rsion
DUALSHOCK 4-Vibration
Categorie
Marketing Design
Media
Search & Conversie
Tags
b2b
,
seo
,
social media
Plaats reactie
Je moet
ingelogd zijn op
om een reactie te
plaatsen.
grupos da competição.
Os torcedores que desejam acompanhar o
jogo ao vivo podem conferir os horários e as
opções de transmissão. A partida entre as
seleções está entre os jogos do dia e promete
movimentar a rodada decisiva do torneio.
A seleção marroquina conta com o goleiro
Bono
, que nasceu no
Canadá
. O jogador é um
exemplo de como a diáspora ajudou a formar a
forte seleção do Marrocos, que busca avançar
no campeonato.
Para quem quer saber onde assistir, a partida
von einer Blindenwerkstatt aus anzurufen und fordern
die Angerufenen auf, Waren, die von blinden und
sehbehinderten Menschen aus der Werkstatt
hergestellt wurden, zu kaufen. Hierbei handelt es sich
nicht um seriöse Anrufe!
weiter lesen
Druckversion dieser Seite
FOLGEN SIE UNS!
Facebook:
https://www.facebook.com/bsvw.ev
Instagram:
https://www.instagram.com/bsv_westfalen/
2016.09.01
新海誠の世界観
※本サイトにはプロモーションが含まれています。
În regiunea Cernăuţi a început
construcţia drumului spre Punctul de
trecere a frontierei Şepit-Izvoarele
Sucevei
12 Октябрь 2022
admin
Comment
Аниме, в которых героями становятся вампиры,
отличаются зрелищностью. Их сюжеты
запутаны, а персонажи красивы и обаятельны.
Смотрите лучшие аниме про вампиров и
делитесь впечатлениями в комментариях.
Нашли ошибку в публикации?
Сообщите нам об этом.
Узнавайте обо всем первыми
....
■ WHAT YOU ARE ASKED TO DO:
Extract the data in full. Keep it word for word.

■ TASK RESULT:
rsion
DUALSHOCK 4-Vibration
Categorie
Marketing Design
Media
Search & Conversie
Tags
b2b
,
seo
,
social media
Plaats reactie
Je moet
ingelogd zijn op
om een reactie te
plaatsen.
grupos da competição.
Os torcedores que desejam acompanhar o
jogo ao vivo podem conferir os horários e as
opções de transmissão. A partida entre as
seleções está entre os jogos do dia e promete
movimentar a rodada decisiva do torneio.
A seleção marroquina conta com o goleiro
Bono
, que nasceu no
Canadá
. O jogador é um
exemplo de como a diáspora ajudou a formar a
forte seleção do Marrocos, que busca avançar
no campeonato.
Para quem quer saber onde assistir, a partida
von einer Blindenwerkstatt aus anzurufen und fordern
die Angerufenen auf, Waren, die von blinden und
sehbehinderten Menschen aus der Werkstatt
hergestellt wurden, zu kaufen. Hierbei handelt es sich
nicht um seriöse Anrufe!
weiter lesen
Druckversion dieser Seite
FOLGEN SIE UNS!
Facebook:
https://www.facebook.com/bsvw.ev
Instagram:
https://www.instagram.com/bsv_westfalen/
2016.09.01
新海誠の世界観
※本サイトにはプロモーションが含まれています。
În regiunea Cernăuţi a început
construcţia drumului spre Punctul de
trecere a frontierei Şepit-Izvoarele
Sucevei
12 Октябрь 2022
admin
Comment
Аниме, в которых героями становятся вампиры,
отличаются зрелищностью. Их сюжеты
запутаны, а персонажи красивы и обаятельны.
Смотрите лучшие аниме про вампиров и
делитесь впечатлениями в комментариях.
Нашли ошибку в публикации?
Сообщите нам об этом.
Узнавайте обо всем первыми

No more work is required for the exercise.